Third, a reasonable action plan should reserve substantial parts of upper-level classes for students doing well at community colleges and the military. These sources of recruitment have been almost totally neglected by Ivy League and other admissions officers, an exception being a small program for the military instituted by the late Dartmouth President James Wright. Since today’s military is significantly recruited from high school dropouts and others lacking higher education, such programs would be an important source of social mobility. The generation of post-World War II students admitted under the G.I. Bill brought an atmosphere of greater maturity to American colleges, which has been lost as the adequacy of military educational stipends has been allowed to wither.

Fourth, universities should provide facilities, including child care facilities, for mature female undergraduates, as at Lucy Cavendish College, Cambridge in recognition of the fact that such students are apt to be highly motivated, and provide a good example of academic commitment to other students. The “sexual revolution” brought on an unexpected explosion in unwed motherhood, to the point where 40% of new births and 70% of births among Blacks involve fatherless families. What was once an exceptional circumstance involving 4% of births is now a more usual one, yet colleges have done little or nothing to assist those damaged by the new dispensation, who are not members of the academic and professional classes visible to them.

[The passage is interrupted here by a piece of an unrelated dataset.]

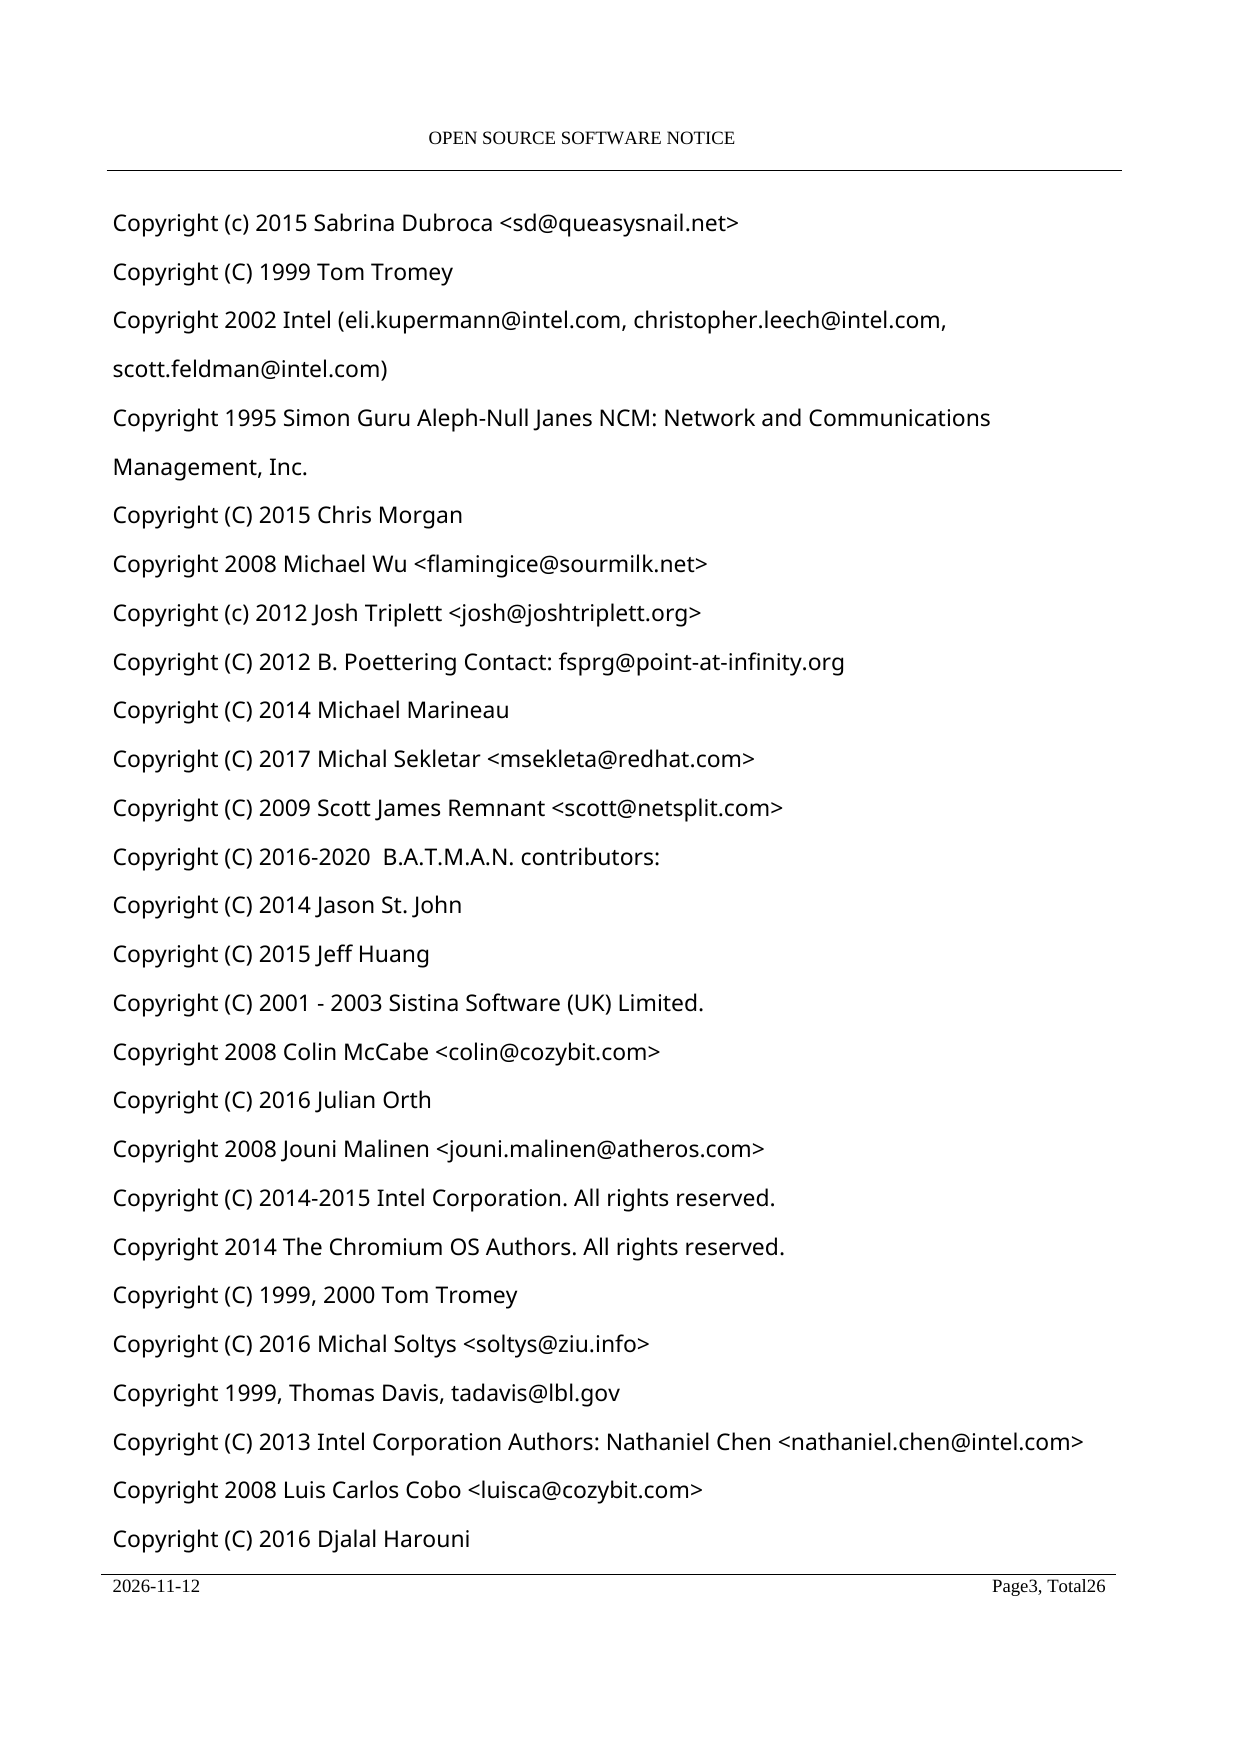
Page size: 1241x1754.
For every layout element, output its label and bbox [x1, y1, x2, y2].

text [112, 206, 1128, 1555]
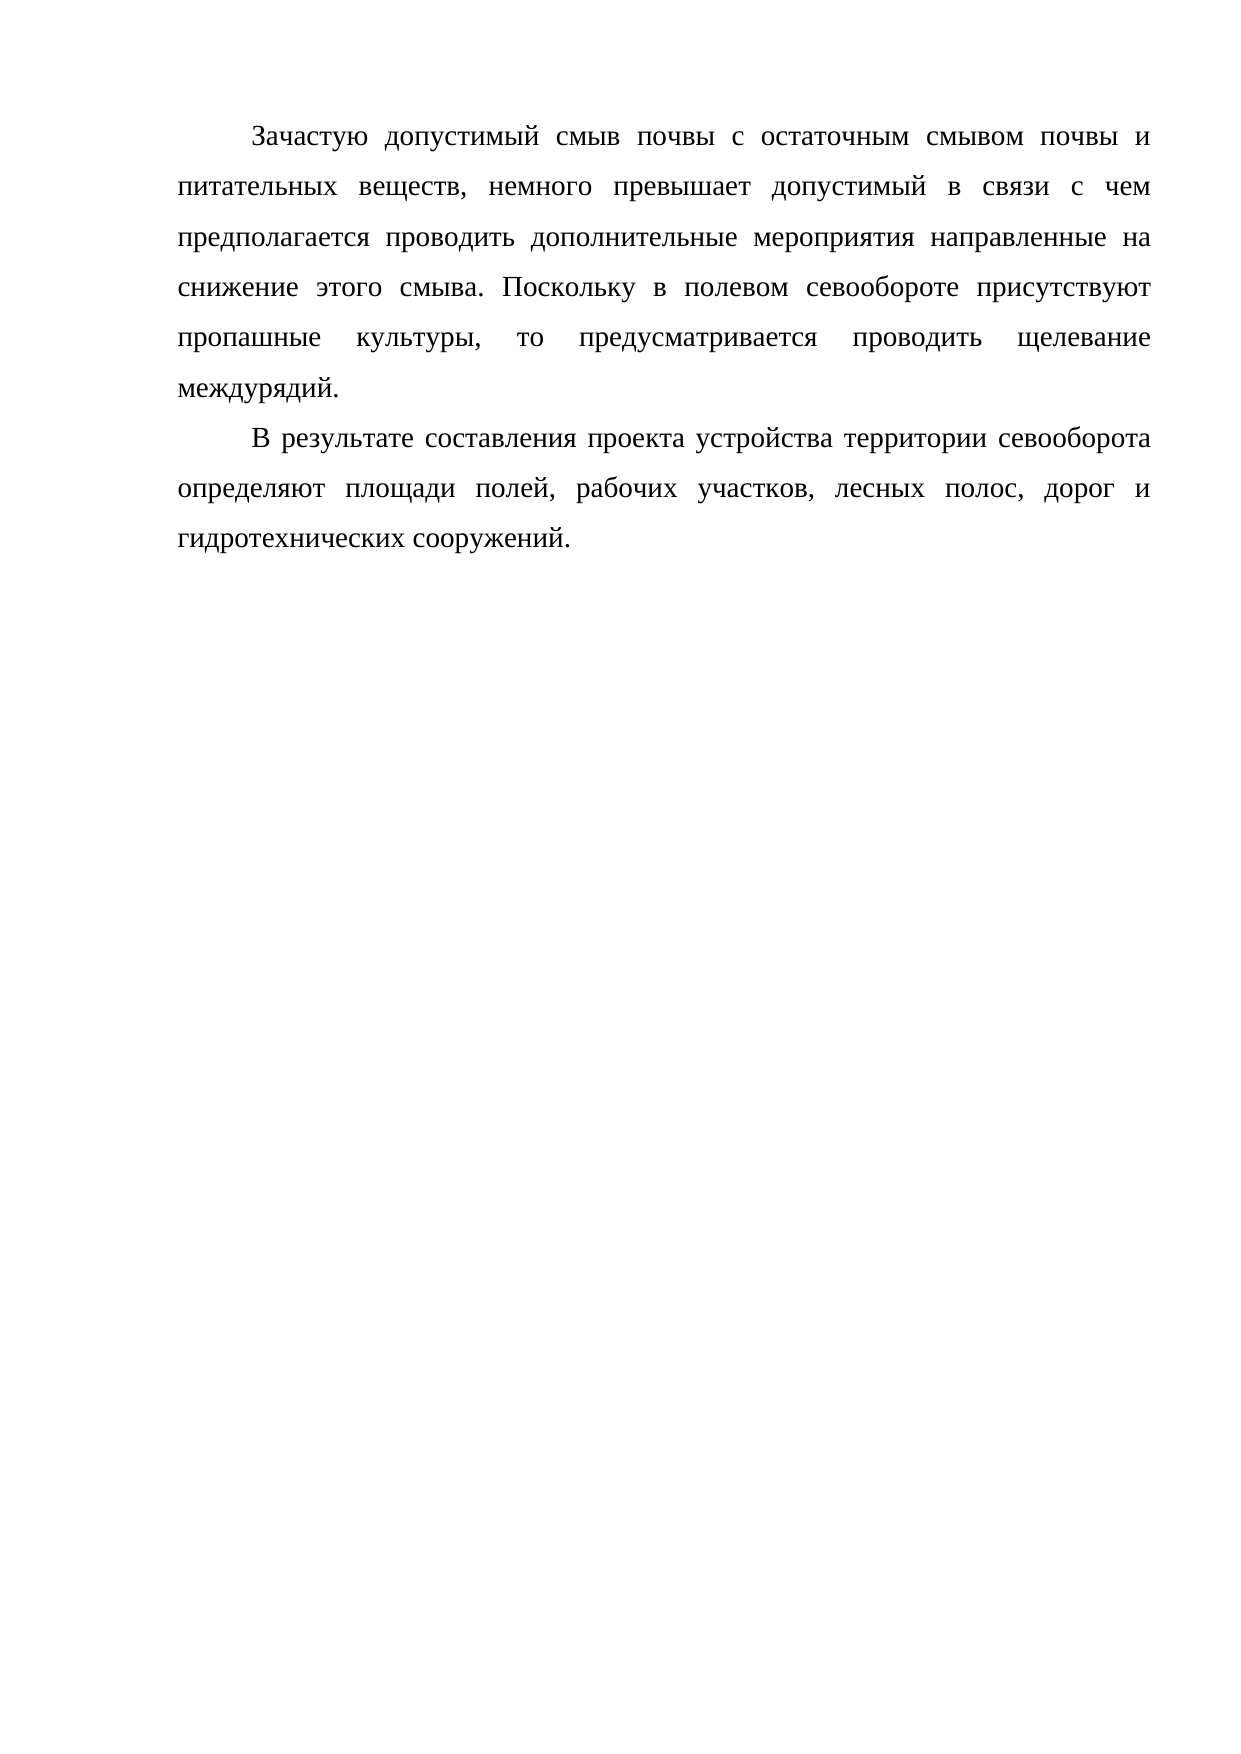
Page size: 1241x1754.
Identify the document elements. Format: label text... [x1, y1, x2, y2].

Finally, a merit-based plan should encourage early career or mid-career enrollment to persons without a college background who have proven themselves in business, government, or the military, on the pattern of the Nieman Fellowships for journalists at Harvard and the Pew and Press Fellowships in England. Mid-career education has been neglected in the United States. Even the military “war colleges” have been allowed to wither; the Foreign Service Institute offers only rudimentary and short-term language programs. Senator Robert Taft’s proposal for an Intelligence Reserve Corps based on something like the World War II Navy School for Oriental Languages has not found favor. In consequence, American businesses are disadvantaged in competing for new markets in Brazil and ex-Portuguese Africa, in the Far East, and in Central Asia.

These opportunities, if well publicized, should produce minority enrollments similar to those elicited by the present corrupt system, with lower dropout rates, no costs for remediation, and fewer discipline problems. They reward the deserving rather than the undeserving, the mature rather than the immature, and aspire not to a perfectly equal society, but to an open one.

The emotional fuel for “affirmative action” was the plight of a Black underclass in our large cities, who benefitted not at all from it. What they need are work programs like the New Deal’s Civilian Conservation Corps, uncontroversial when it was ended by wartime labor demands. Also needed is a larger and more incentivized army so as to avoid the repeated re-deployments into war zones that have produced a massive suicide rate among recent veterans. An inner-city generation needs to be shown portions of the nation far removed from the two or three blocks into which they have been confined while growing up, and needs to be introduced to the disciplines provided by regular hours, exercise, showers, and alarm clocks.

Inner-city and other high school dropouts deserve help through government-sponsored work programs like the CCC and short-term residential vocational courses like those once offered by Hampton Institute and Tuskegee Institute (which have since become conventional four-year colleges). The last two measures are not within the means of higher education institutions, however committed. They should stick to their proper business.